### YOUR INSTRUCTIONS
Could you write out the opening lines of the data, word for word, stopping after the line that contains "ely, at least"?

### RECORDS SUPPLIED
※

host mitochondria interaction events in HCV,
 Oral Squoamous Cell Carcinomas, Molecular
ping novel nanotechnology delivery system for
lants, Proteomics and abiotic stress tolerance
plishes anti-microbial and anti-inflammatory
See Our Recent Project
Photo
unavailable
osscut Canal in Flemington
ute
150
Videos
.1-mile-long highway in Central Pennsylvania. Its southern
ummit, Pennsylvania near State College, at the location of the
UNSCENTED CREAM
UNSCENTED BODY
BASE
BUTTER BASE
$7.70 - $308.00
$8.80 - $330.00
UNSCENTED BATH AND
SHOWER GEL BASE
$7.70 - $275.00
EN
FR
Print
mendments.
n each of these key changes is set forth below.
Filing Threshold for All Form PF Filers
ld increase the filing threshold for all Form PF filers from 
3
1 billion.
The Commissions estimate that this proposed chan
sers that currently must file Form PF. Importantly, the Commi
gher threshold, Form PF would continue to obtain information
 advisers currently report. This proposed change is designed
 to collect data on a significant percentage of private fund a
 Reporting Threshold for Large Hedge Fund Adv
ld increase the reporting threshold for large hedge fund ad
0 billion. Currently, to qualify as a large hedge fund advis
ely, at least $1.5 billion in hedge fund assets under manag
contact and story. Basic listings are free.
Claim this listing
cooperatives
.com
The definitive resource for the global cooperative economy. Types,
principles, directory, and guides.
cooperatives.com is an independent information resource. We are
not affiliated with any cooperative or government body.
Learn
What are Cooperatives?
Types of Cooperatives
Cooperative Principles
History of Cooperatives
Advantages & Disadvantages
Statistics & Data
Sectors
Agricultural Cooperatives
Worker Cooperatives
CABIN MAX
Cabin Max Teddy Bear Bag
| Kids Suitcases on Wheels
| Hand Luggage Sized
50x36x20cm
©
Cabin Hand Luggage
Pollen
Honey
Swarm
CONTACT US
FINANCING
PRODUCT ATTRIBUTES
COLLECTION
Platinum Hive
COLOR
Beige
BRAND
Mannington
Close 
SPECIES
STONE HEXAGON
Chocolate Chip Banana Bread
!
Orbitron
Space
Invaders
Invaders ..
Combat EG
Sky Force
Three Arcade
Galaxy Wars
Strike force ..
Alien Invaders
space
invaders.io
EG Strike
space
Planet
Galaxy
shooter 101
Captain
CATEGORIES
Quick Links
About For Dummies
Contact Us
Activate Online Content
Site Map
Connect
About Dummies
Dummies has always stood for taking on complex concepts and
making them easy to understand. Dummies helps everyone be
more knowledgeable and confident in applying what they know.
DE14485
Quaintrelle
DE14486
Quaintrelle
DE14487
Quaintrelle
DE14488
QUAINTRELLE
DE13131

※

### RESPONSE BELOW
host mitochondria interaction events in HCV,
 Oral Squoamous Cell Carcinomas, Molecular
ping novel nanotechnology delivery system for
lants, Proteomics and abiotic stress tolerance
plishes anti-microbial and anti-inflammatory
See Our Recent Project
Photo
unavailable
osscut Canal in Flemington
ute
150
Videos
.1-mile-long highway in Central Pennsylvania. Its southern
ummit, Pennsylvania near State College, at the location of the
UNSCENTED CREAM
UNSCENTED BODY
BASE
BUTTER BASE
$7.70 - $308.00
$8.80 - $330.00
UNSCENTED BATH AND
SHOWER GEL BASE
$7.70 - $275.00
EN
FR
Print
mendments.
n each of these key changes is set forth below.
Filing Threshold for All Form PF Filers
ld increase the filing threshold for all Form PF filers from 
3
1 billion.
The Commissions estimate that this proposed chan
sers that currently must file Form PF. Importantly, the Commi
gher threshold, Form PF would continue to obtain information
 advisers currently report. This proposed change is designed
 to collect data on a significant percentage of private fund a
 Reporting Threshold for Large Hedge Fund Adv
ld increase the reporting threshold for large hedge fund ad
0 billion. Currently, to qualify as a large hedge fund advis
ely, at least $1.5 billion in hedge fund assets under manag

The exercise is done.